東北で広がる「被災者間格差」
復興支援策からこぼれ落ちる不幸
2012年1月号
仙台市若林区の、あるパチンコ店は震災後、客の入りがいい。三月十一日の地震発生直後に沿岸部を襲った津波では、内陸に二キロ以上入った店のすぐ近くまで水が押し寄せた。三月中は後片付けなどに追われたものの、再開後、客は以前より増えた。男性店員の一人が語る。
「それまでの常連とは違う人が来るようになった。若林や宮城野の仮設住宅から来ている客もいる」
パチンコ業界関係者によれば、宮城、岩手、福島三県の震災後のパチンコ各店の売り上げは、総じて増加しているという。また、宮城、岩手の場合、海岸に近いながらも、津波による深刻なダメージを免れた店では、震災発生前比一五〇%に増加したという店もある。

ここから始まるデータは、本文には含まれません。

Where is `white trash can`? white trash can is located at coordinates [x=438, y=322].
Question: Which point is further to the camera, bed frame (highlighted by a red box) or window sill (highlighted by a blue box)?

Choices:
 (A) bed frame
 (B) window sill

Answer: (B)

東京電力管内では三月の震災発生後から電力逼迫の影響を受けて営業時間短縮の動きが広がった。特に東京都では、石原慎太郎知事による「パチンコ批判」の影響もあり、夏の節電時期には輪番休業も実施していた。その一方で、被災地の店の客足は伸びていたのだ。宮城県の郊外型店では、平日であろうが早い時間から駐車場が満杯になる光景も珍しくない。